国民年金は半分以上が未納・免除で最低保障の役割を果たせず、結局は生活保護と二重に受ける浪費の温床になってしまう。そこで資金の潤沢な厚生年金からピンハネして年金制度を延命しようというのが今回の法案のねらいである。

年金問題は超党派の国民会議で決めるべき

しかし今の生活保護受給者は200万人で、予算は4兆円。その程度の貧困対策のために6700万人の年金加入者を巻き込み、137兆円も予算をつぎ込むのは、膨大な無駄である。これは貧困対策を年金制度の枠組でやろうとするからで、貧困層にターゲットを絞った最低所得保障が必要だ。

超高齢社会のネズミ講では、子ネズミの負担はどんどん重くなる。厚生年金は年金として機能しているが、国民年金は「100年安心」のはずが20年で破綻してしまった。これから受給額がますます減り、貧困対策の役には立たない。それを延命する方法が厚生年金積立金の流用という脱法行為しかないのなら、もう国民年金は廃止すべきだ。

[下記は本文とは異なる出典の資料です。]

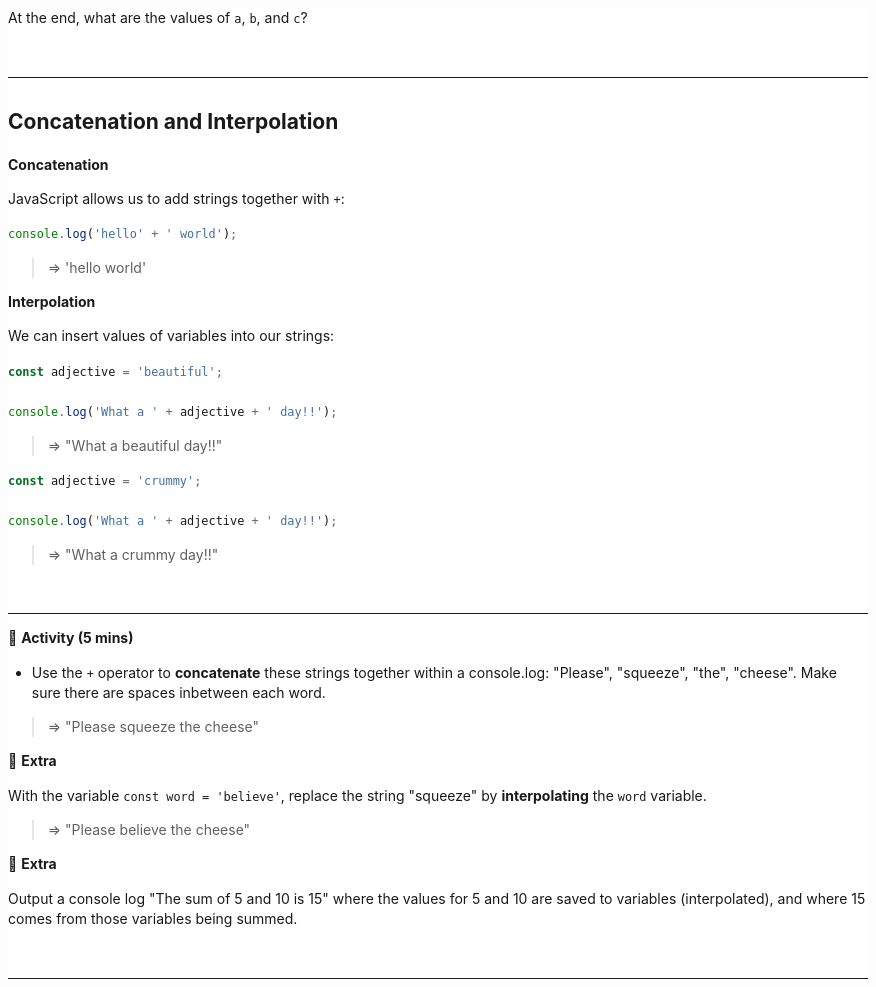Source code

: At the end, what are the values of `a`, `b`, and `c`?

<br>
<hr>

## Concatenation and Interpolation

**Concatenation**

JavaScript allows us to add strings together with `+`:

```javascript
console.log('hello' + ' world');
```

> => 'hello world'

**Interpolation**

We can insert values of variables into our strings:

```javascript
const adjective = 'beautiful';

console.log('What a ' + adjective + ' day!!');
```

> => "What a beautiful day!!"

```javascript
const adjective = 'crummy';

console.log('What a ' + adjective + ' day!!');
```

> => "What a crummy day!!"

<br>
<hr>

&#x1F535; **Activity (5 mins)**

* Use the `+` operator to **concatenate** these strings together within a console.log: "Please", "squeeze", "the", "cheese". Make sure there are spaces inbetween each word.

> => "Please squeeze the cheese"


&#x1F535; **Extra**

With the variable `const word = 'believe'`, replace the string "squeeze" by **interpolating** the `word` variable.

> => "Please believe the cheese"


&#x1F535; **Extra**

Output a console log "The sum of 5 and 10 is 15" where the values for 5 and 10 are saved to variables (interpolated), and where 15 comes from those variables being summed.

<br>
<hr>
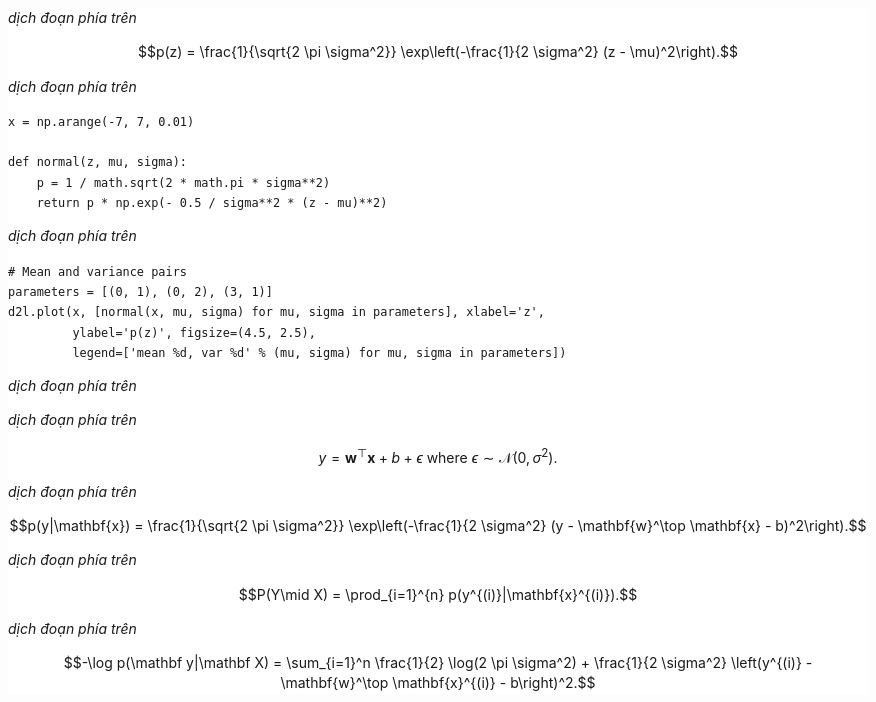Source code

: *dịch đoạn phía trên*

$$p(z) = \frac{1}{\sqrt{2 \pi \sigma^2}} \exp\left(-\frac{1}{2 \sigma^2} (z - \mu)^2\right).$$



*dịch đoạn phía trên*

```{.python .input}
x = np.arange(-7, 7, 0.01)

def normal(z, mu, sigma):
    p = 1 / math.sqrt(2 * math.pi * sigma**2)
    return p * np.exp(- 0.5 / sigma**2 * (z - mu)**2)
```



*dịch đoạn phía trên*

```{.python .input  n=2}
# Mean and variance pairs
parameters = [(0, 1), (0, 2), (3, 1)]
d2l.plot(x, [normal(x, mu, sigma) for mu, sigma in parameters], xlabel='z',
         ylabel='p(z)', figsize=(4.5, 2.5),
         legend=['mean %d, var %d' % (mu, sigma) for mu, sigma in parameters])
```







*dịch đoạn phía trên*



*dịch đoạn phía trên*

$$y = \mathbf{w}^\top \mathbf{x} + b + \epsilon \text{ where } \epsilon \sim \mathcal{N}(0, \sigma^2).$$



*dịch đoạn phía trên*

$$p(y|\mathbf{x}) = \frac{1}{\sqrt{2 \pi \sigma^2}} \exp\left(-\frac{1}{2 \sigma^2} (y - \mathbf{w}^\top \mathbf{x} - b)^2\right).$$



*dịch đoạn phía trên*

$$P(Y\mid X) = \prod_{i=1}^{n} p(y^{(i)}|\mathbf{x}^{(i)}).$$



*dịch đoạn phía trên*

$$-\log p(\mathbf y|\mathbf X) = \sum_{i=1}^n \frac{1}{2} \log(2 \pi \sigma^2) + \frac{1}{2 \sigma^2} \left(y^{(i)} - \mathbf{w}^\top \mathbf{x}^{(i)} - b\right)^2.$$






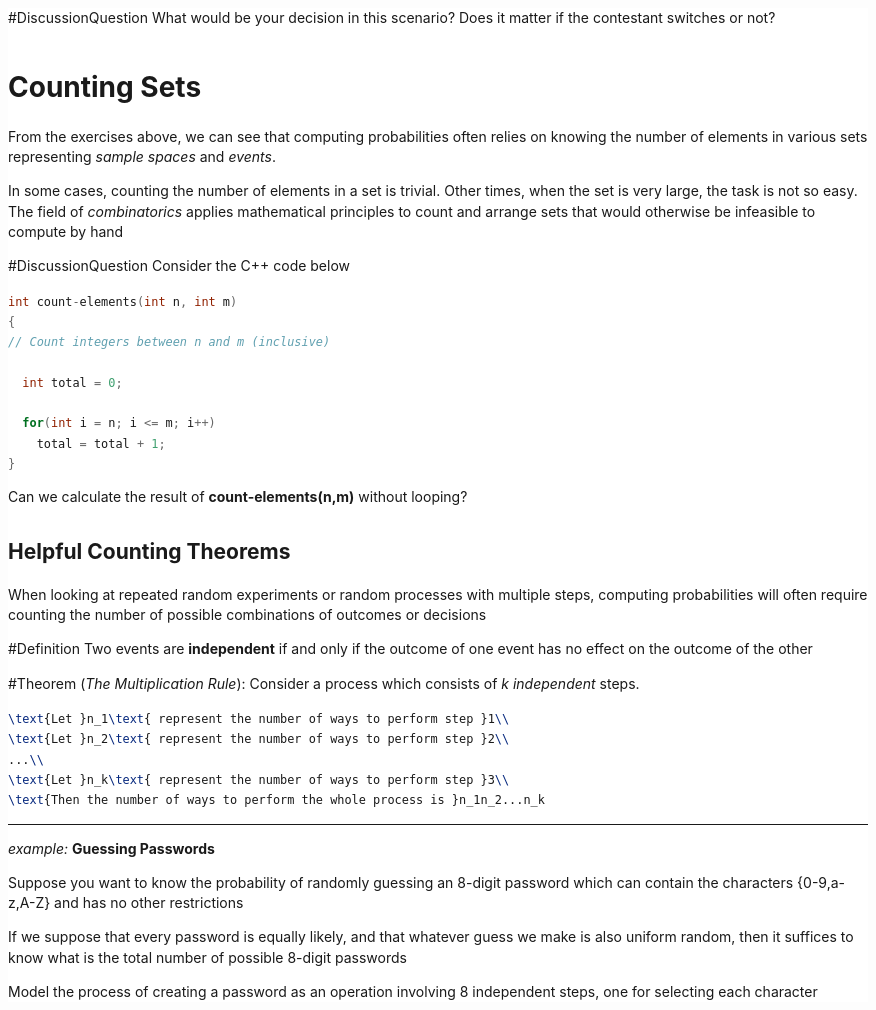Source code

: #DiscussionQuestion What would be your decision in this scenario? Does it matter if the contestant switches or not?

# Counting Sets

From the exercises above, we can see that computing probabilities often relies on knowing the number of elements in various sets representing _sample spaces_ and _events_.

In some cases, counting the number of elements in a set is trivial. Other times, when the set is very large, the task is not so easy. The field of _combinatorics_ applies mathematical principles to count and arrange sets that would otherwise be infeasible to compute by hand


#DiscussionQuestion Consider the C++ code below

```c++
int count-elements(int n, int m)
{
// Count integers between n and m (inclusive)

  int total = 0; 

  for(int i = n; i <= m; i++)
    total = total + 1;
}
```

Can we calculate the result of **count-elements(n,m)** without looping?

## Helpful Counting Theorems

When looking at repeated random experiments or random processes with multiple steps, computing probabilities will often require counting the number of possible combinations of outcomes or decisions

#Definition Two events are **independent** if and only if the outcome of one event has no effect on the outcome of the other

#Theorem (_The Multiplication Rule_): Consider a process which consists of _k_ _independent_ steps.
```latex
\text{Let }n_1\text{ represent the number of ways to perform step }1\\
\text{Let }n_2\text{ represent the number of ways to perform step }2\\
...\\
\text{Let }n_k\text{ represent the number of ways to perform step }3\\
\text{Then the number of ways to perform the whole process is }n_1n_2...n_k
```

---
_example:_ **Guessing Passwords**

Suppose you want to know the probability of randomly guessing an 8-digit password which can contain the characters {0-9,a-z,A-Z} and has no other restrictions

If we suppose that every password is equally likely, and that whatever guess we make is also uniform random, then it suffices to know what is the total number of possible 8-digit passwords

Model the process of creating a password as an operation involving 8 independent steps, one for selecting each character

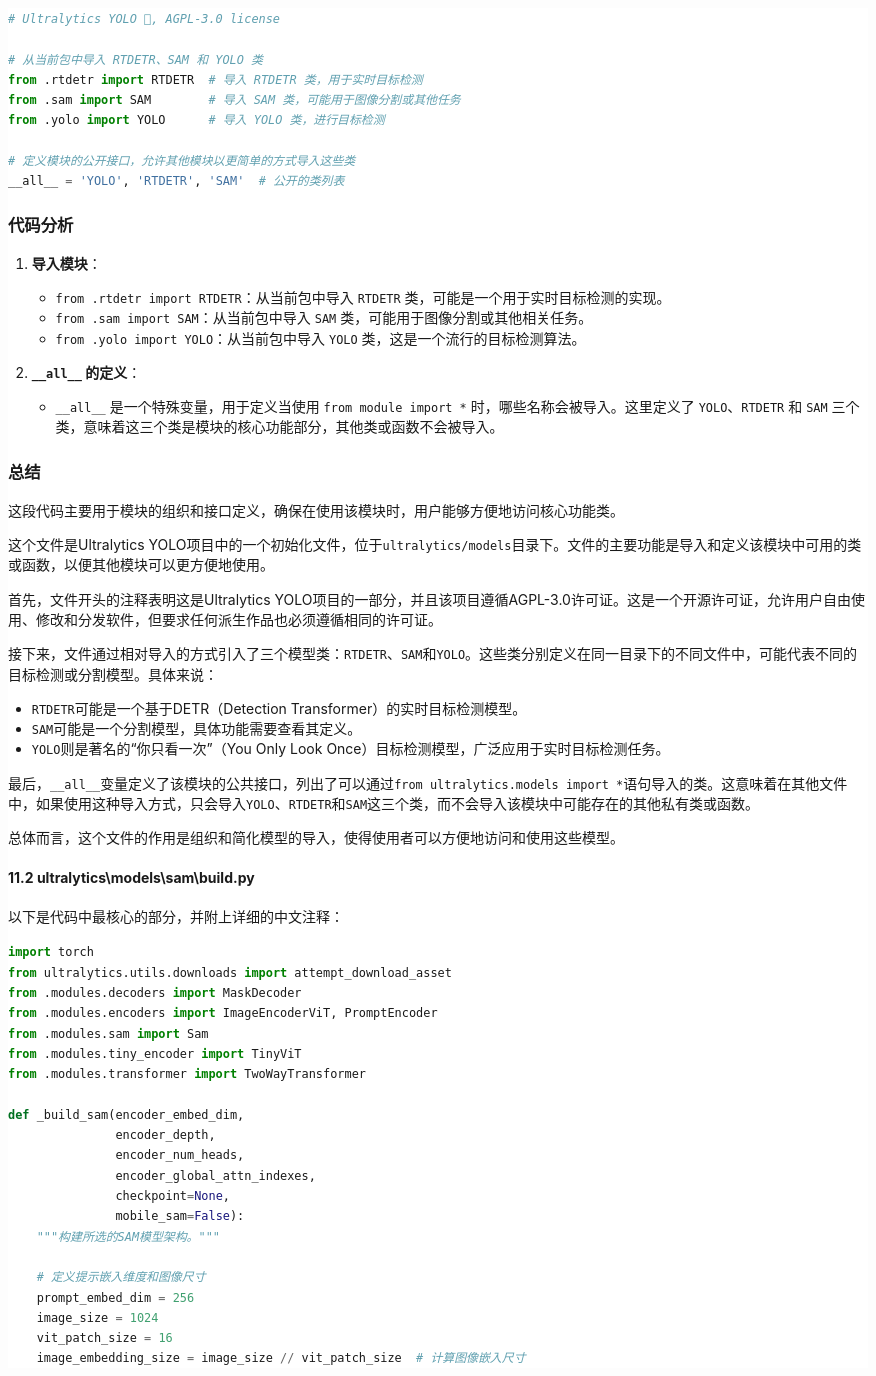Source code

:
 ```python
# Ultralytics YOLO 🚀, AGPL-3.0 license

# 从当前包中导入 RTDETR、SAM 和 YOLO 类
from .rtdetr import RTDETR  # 导入 RTDETR 类，用于实时目标检测
from .sam import SAM        # 导入 SAM 类，可能用于图像分割或其他任务
from .yolo import YOLO      # 导入 YOLO 类，进行目标检测

# 定义模块的公开接口，允许其他模块以更简单的方式导入这些类
__all__ = 'YOLO', 'RTDETR', 'SAM'  # 公开的类列表
```

### 代码分析

1. **导入模块**：
   - `from .rtdetr import RTDETR`：从当前包中导入 `RTDETR` 类，可能是一个用于实时目标检测的实现。
   - `from .sam import SAM`：从当前包中导入 `SAM` 类，可能用于图像分割或其他相关任务。
   - `from .yolo import YOLO`：从当前包中导入 `YOLO` 类，这是一个流行的目标检测算法。

2. **`__all__` 的定义**：
   - `__all__` 是一个特殊变量，用于定义当使用 `from module import *` 时，哪些名称会被导入。这里定义了 `YOLO`、`RTDETR` 和 `SAM` 三个类，意味着这三个类是模块的核心功能部分，其他类或函数不会被导入。

### 总结
这段代码主要用于模块的组织和接口定义，确保在使用该模块时，用户能够方便地访问核心功能类。

这个文件是Ultralytics YOLO项目中的一个初始化文件，位于`ultralytics/models`目录下。文件的主要功能是导入和定义该模块中可用的类或函数，以便其他模块可以更方便地使用。

首先，文件开头的注释表明这是Ultralytics YOLO项目的一部分，并且该项目遵循AGPL-3.0许可证。这是一个开源许可证，允许用户自由使用、修改和分发软件，但要求任何派生作品也必须遵循相同的许可证。

接下来，文件通过相对导入的方式引入了三个模型类：`RTDETR`、`SAM`和`YOLO`。这些类分别定义在同一目录下的不同文件中，可能代表不同的目标检测或分割模型。具体来说：

- `RTDETR`可能是一个基于DETR（Detection Transformer）的实时目标检测模型。
- `SAM`可能是一个分割模型，具体功能需要查看其定义。
- `YOLO`则是著名的“你只看一次”（You Only Look Once）目标检测模型，广泛应用于实时目标检测任务。

最后，`__all__`变量定义了该模块的公共接口，列出了可以通过`from ultralytics.models import *`语句导入的类。这意味着在其他文件中，如果使用这种导入方式，只会导入`YOLO`、`RTDETR`和`SAM`这三个类，而不会导入该模块中可能存在的其他私有类或函数。

总体而言，这个文件的作用是组织和简化模型的导入，使得使用者可以方便地访问和使用这些模型。

#### 11.2 ultralytics\models\sam\build.py

以下是代码中最核心的部分，并附上详细的中文注释：

```python
import torch
from ultralytics.utils.downloads import attempt_download_asset
from .modules.decoders import MaskDecoder
from .modules.encoders import ImageEncoderViT, PromptEncoder
from .modules.sam import Sam
from .modules.tiny_encoder import TinyViT
from .modules.transformer import TwoWayTransformer

def _build_sam(encoder_embed_dim,
               encoder_depth,
               encoder_num_heads,
               encoder_global_attn_indexes,
               checkpoint=None,
               mobile_sam=False):
    """构建所选的SAM模型架构。"""
    
    # 定义提示嵌入维度和图像尺寸
    prompt_embed_dim = 256
    image_size = 1024
    vit_patch_size = 16
    image_embedding_size = image_size // vit_patch_size  # 计算图像嵌入尺寸
```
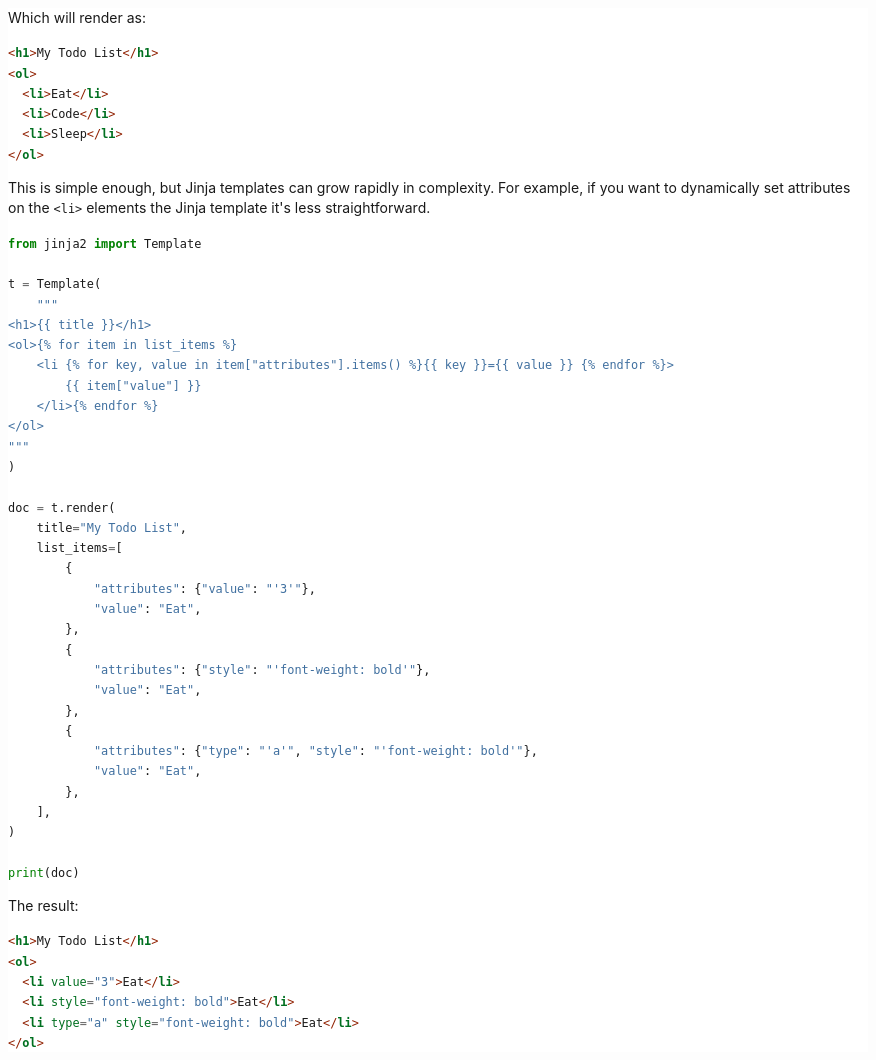 Which will render as:

```html
<h1>My Todo List</h1>
<ol>
  <li>Eat</li>
  <li>Code</li>
  <li>Sleep</li>
</ol>
```

This is simple enough, but Jinja templates can grow rapidly in complexity. For example,
if you want to dynamically set attributes on the `<li>` elements the Jinja template
it's less straightforward.

```python
from jinja2 import Template

t = Template(
    """
<h1>{{ title }}</h1>
<ol>{% for item in list_items %}
    <li {% for key, value in item["attributes"].items() %}{{ key }}={{ value }} {% endfor %}>
        {{ item["value"] }}
    </li>{% endfor %}
</ol>
"""
)

doc = t.render(
    title="My Todo List",
    list_items=[
        {
            "attributes": {"value": "'3'"},
            "value": "Eat",
        },
        {
            "attributes": {"style": "'font-weight: bold'"},
            "value": "Eat",
        },
        {
            "attributes": {"type": "'a'", "style": "'font-weight: bold'"},
            "value": "Eat",
        },
    ],
)

print(doc)
```

The result:

```html
<h1>My Todo List</h1>
<ol>
  <li value="3">Eat</li>
  <li style="font-weight: bold">Eat</li>
  <li type="a" style="font-weight: bold">Eat</li>
</ol>
```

今回の年金法改正案のもう一つの柱である厚生年金の適用拡大は、国民年金の加入者を大幅に減らすものだ。厚労省も国民年金が持続不可能であることは知っているのだろう。これ以上、無理な建て増しを重ねるのはやめ、1階部分の生活保障は税に置き換える抜本改革に踏み出すべきだ。

年金や老人医療など高齢者のからむ問題は政治的なタブーになり、合理的な議論ができない。国民民主や維新などの野党は立民の暴走に歯止めをかけて明日の採決を阻止し、超高齢化社会の年金問題のあり方を超党派の国民会議で考えてはどうだろうか。